With a little tiny dinky toolbar that's like 18 pixels in height? THAT is too difficult to click on, XP's toolbars were perfect except for the fact that you couldn't put text labels to the right of icons.

YOUR response is null and void because XP's GUI STILL conquers Vista, 7 AND 8's "GUI" and I don't sit around all day playing video games, I actually use my computer for production.

JAB Creations said,
With a little tiny dinky toolbar that's like 18 pixels in height? THAT is too difficult to click on, XP's toolbars were perfect except for the fact that you couldn't put text labels to the right of icons.

YOUR response is null and void because XP's GUI STILL conquers Vista, 7 AND 8's "GUI" and I don't sit around all day playing video games, I actually use my computer for production.

You're joking right? Windows XP beats windows 7 inteface? You must not be running 7 in an aero environment its leaps and bounds above XP, and yes I am a network admin and use windows for work all day.

I have Aero for XP and it looks great!

I don't have to install third party software to restore the classic start menu.

I have single-click buttons in Windows Explorer that takes three-clicks to do in 7.

I have my Windows Explorer toolbars customized because XP allows me to right-click and customize.

I get actual work done because XP's customization allows me to work optimally.

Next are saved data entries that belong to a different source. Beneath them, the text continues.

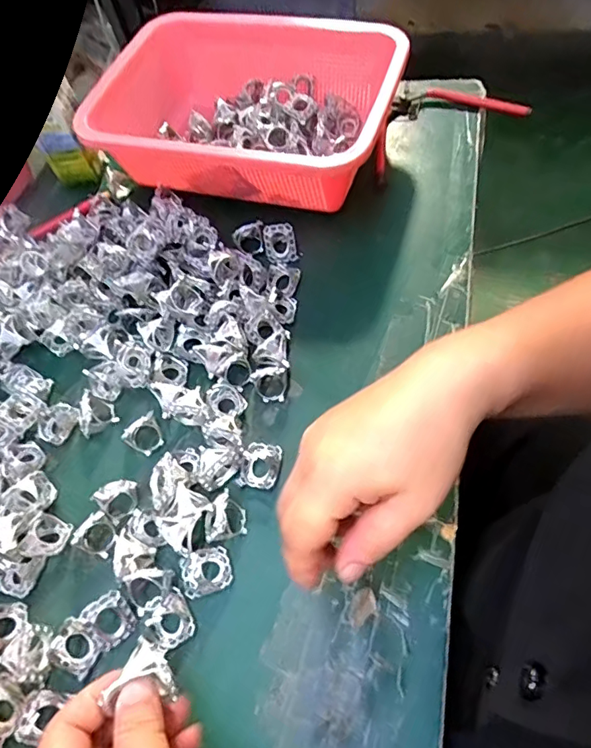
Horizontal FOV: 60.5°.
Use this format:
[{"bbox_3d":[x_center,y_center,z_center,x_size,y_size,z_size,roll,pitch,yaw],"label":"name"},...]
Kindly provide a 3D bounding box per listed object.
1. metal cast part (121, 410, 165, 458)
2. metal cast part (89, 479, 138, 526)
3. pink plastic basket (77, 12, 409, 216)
[{"bbox_3d":[-0.106,0.043,0.357,0.026,0.025,0.016,-38,60,-14],"label":"metal cast part"},{"bbox_3d":[-0.118,0.082,0.338,0.026,0.023,0.022,-41,61,-15],"label":"metal cast part"},{"bbox_3d":[-0.045,-0.242,0.465,0.249,0.076,0.181,10,61,15],"label":"pink plastic basket"}]

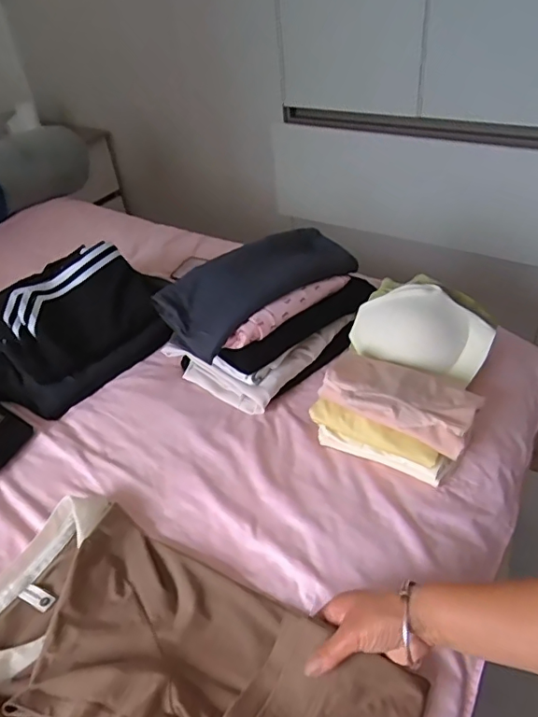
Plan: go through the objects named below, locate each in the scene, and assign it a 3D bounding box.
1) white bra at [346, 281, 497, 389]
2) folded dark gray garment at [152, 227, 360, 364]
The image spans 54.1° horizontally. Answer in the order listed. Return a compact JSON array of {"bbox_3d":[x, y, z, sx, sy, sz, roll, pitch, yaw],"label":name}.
[{"bbox_3d":[0.222,-0.041,0.766,0.192,0.083,0.107,13,44,21],"label":"white bra"},{"bbox_3d":[-0.014,-0.118,0.816,0.311,0.042,0.124,-33,74,-28],"label":"folded dark gray garment"}]

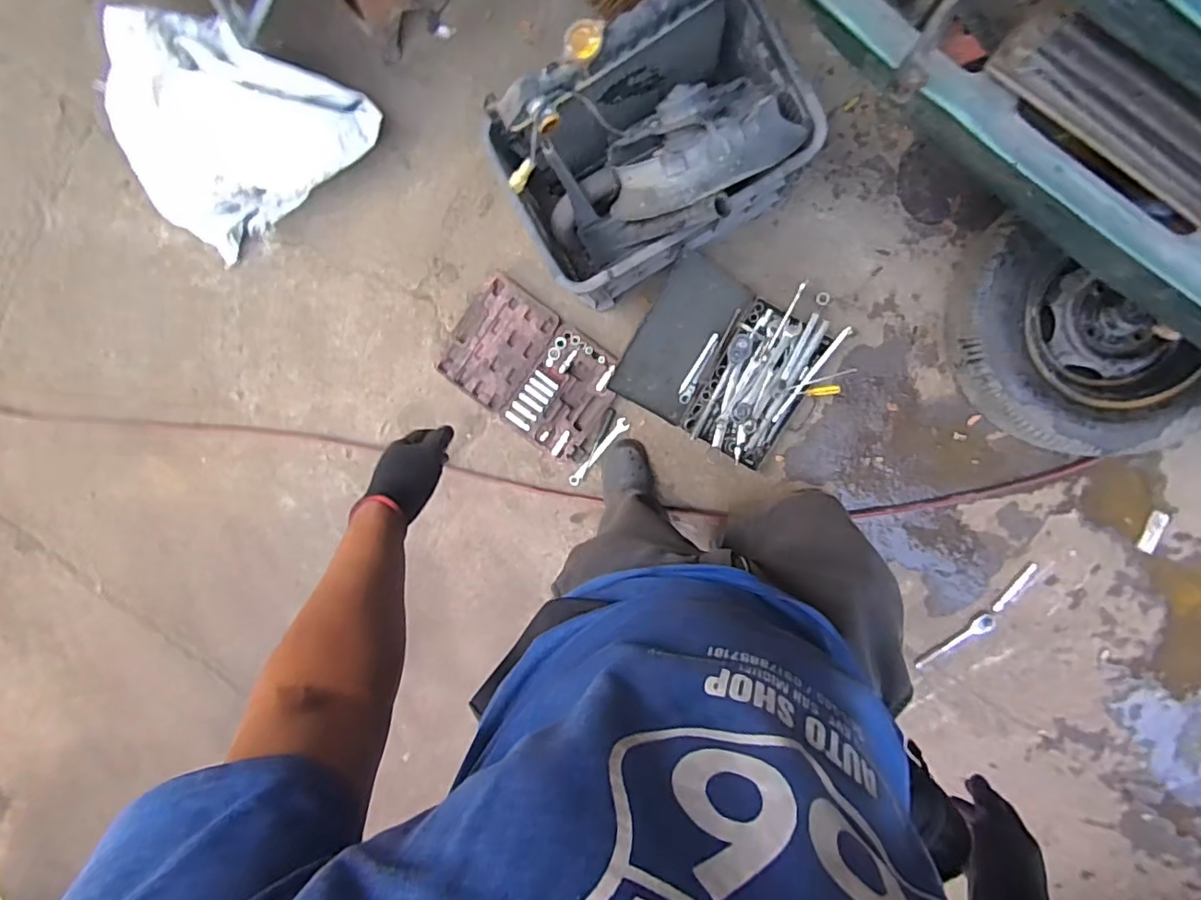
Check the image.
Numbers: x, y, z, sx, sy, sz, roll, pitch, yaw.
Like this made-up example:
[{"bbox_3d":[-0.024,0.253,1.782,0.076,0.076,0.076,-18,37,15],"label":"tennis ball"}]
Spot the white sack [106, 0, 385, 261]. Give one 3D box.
[{"bbox_3d":[-0.781,-0.631,1.246,0.477,0.264,0.437,22,99,5],"label":"white sack"}]

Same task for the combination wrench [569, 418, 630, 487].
[{"bbox_3d":[-0.006,0.007,1.377,0.031,0.011,0.198,41,100,0],"label":"combination wrench"}]

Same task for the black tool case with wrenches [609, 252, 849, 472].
[{"bbox_3d":[0.290,-0.201,1.281,0.406,0.104,0.381,31,99,3],"label":"black tool case with wrenches"}]

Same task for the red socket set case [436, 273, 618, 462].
[{"bbox_3d":[-0.158,-0.189,1.403,0.419,0.029,0.281,36,100,1],"label":"red socket set case"}]

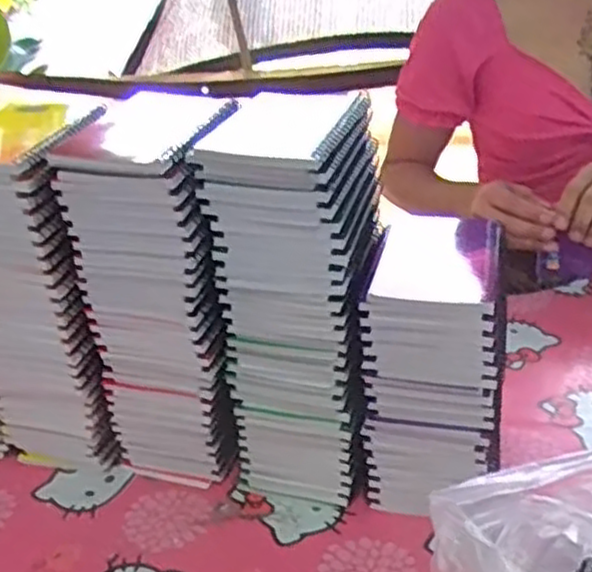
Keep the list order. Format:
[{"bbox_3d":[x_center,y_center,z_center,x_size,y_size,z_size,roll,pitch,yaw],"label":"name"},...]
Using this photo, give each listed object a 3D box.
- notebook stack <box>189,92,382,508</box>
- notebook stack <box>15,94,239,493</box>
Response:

Edited by xendrome, Mar 24 2012, 12:03am :

JAB Creations said,
I think XP's Explorer was WAY better because you could actually CUSTOMIZE it! THAT was what Windows strong point was until Vista came out. Now it's a massive toolbar with mostly stuff I don't need, it uses up twice the vertical space that it should and it's still difficult to actually click on items since they're not actual squares but a [insert word for images that are not evenly distributed]. I'm sticking with XP and it's "out-dated" competence.
Most of the user base here heavily bum the latest and greatest, they'll be happy with whatever Microsoft gives them, even if it's worse. That being said, you should really make an effort to switch to 7 for the security advancements alone. You can easily disable all the useless **** it imposes.

JAB Creations said,
I have Aero for XP and it looks great!

I don't have to install third party software to restore the classic start menu.

I have single-click buttons in Windows Explorer that takes three-clicks to do in 7.

I have my Windows Explorer toolbars customized because XP allows me to right-click and customize.

I get actual work done because XP's customization allows me to work optimally.


for a tech guy your quite 'uninformed' to put it nicely.
Windows XP menu tweaks and what not, most of them still work on win7. you can disable the toolbar (in vista it was kinda useless, in 7 its somewhat handy) enable back the old menu, enable the classic breadcrumbs and go back to classic theme and TADA you have an GUI almost identical to WinXP including the pro's of win7.

and aero on XP? impossible,aero is not just the graphical looking mumbojumbo you see, its the whole GUI running hardware accelerated, the GUI in XP is software accelerated. also win7 takes control over the GPU, winXP lets applications/games control the GPU.

also the winXP start menu is better then win7 according to some, its basically the same thing with extra's, the folder structure is there, bunch of buttons and best yet, the search bar <3 go use it some times and you'll fall in love with it.

JAB Creations said,
I think XP's Explorer was WAY better because you could actually CUSTOMIZE it! THAT was what Windows strong point was until Vista came out. Now it's a massive toolbar with mostly stuff I don't need, it uses up twice the vertical space that it should and it's still difficult to actually click on items since they're not actual squares but a [insert word for images that are not evenly distributed]. I'm sticking with XP and it's "out-dated" competence.

Customization is what I want. I really don't want the icons that I don't need occupying a lot of space on screen!